NASA’s Cassini spacecraft has found a material on Saturn’s moon, Titan, that can be used to make plastic, the space agency said on Monday, adding that it was the definitive detection of such an element on any moon or planet, other than Earth.

According to NASA, Cassini detected a small amount of propylene, a chemical used to make food-storage containers, car bumpers and other consumer products, in Titan’s lower atmosphere. To make the discovery, Cassini used its Composite Infrared Spectrometer, or CIRS, which measures the infrared light, or heat radiation, emitted from Saturn and its moons.

“This measurement was very difficult to make because propylene's weak signature is crowded by related chemicals with much stronger signals,” Michael Flasar, Goddard scientist and principal investigator for CIRS, said in a statement. “This success boosts our confidence that we will find still more chemicals long hidden in Titan's atmosphere.”

Scientists said that propylene is the first molecule to be discovered on Titan using CIRS. According to researchers, they isolated the same signal at various altitudes within the lower atmosphere of Titan and identified propylene with a high degree of confidence.

“This chemical is all around us in everyday life, strung together in long chains to form a plastic called polypropylene,” said Conor Nixon, a planetary scientist at NASA and the lead author of a paper, published in the Sept. 30 edition of the Astrophysical Journal Letters. “That plastic container at the grocery store with the recycling code 5 on the bottom -- that's polypropylene.”

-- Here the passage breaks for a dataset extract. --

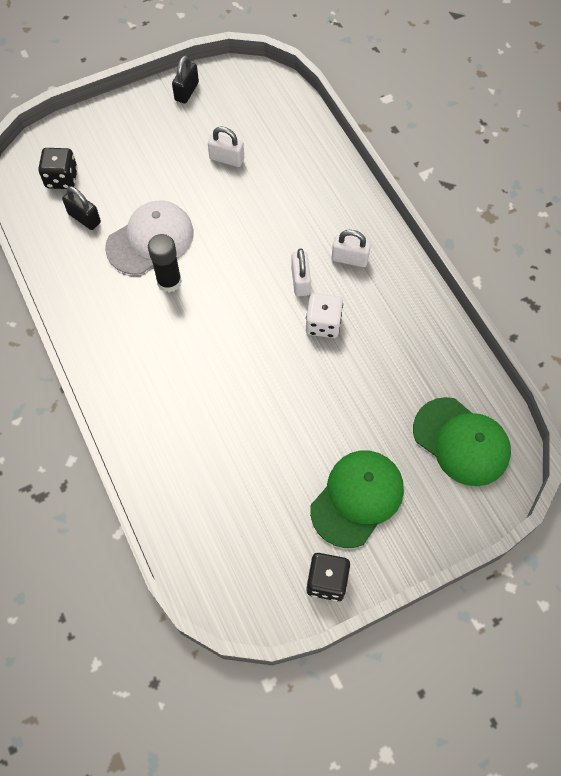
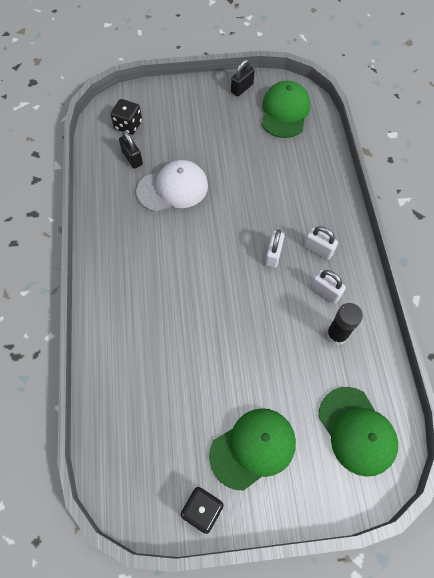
camera: 20 degrees right, 0 degrees up
black glue stick [148,234,182,293] -> black glue stick moved to [326,303,363,345]
white padlock [208,127,244,167] -> white padlock moved to [311,270,346,304]
white dice [306,293,343,338] -> none
none -> green cap [262,81,310,138]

According to NASA, it was the Voyager 1 spacecraft that previously identified many of the gases in Titan's cloudy atmosphere as hydrocarbons -- the chemicals that primarily make up petroleum and other fossil fuels on Earth. And, as researchers continued to discover more chemicals in Titan's atmosphere, propylene was found as a result of more detailed analysis of the CIRS data.

Although Cassini's mass spectrometer, a device that looks at the composition of Titan's atmosphere, had hinted earlier that propylene might be present in the upper atmosphere, a positive identification had not been made.

"I am always excited when scientists discover a molecule that has never been observed before in an atmosphere," Scott Edgington, Cassini's deputy project scientist at NASA, said. “This new piece of the puzzle will provide an additional test of how well we understand the chemical zoo that makes up Titan's atmosphere.”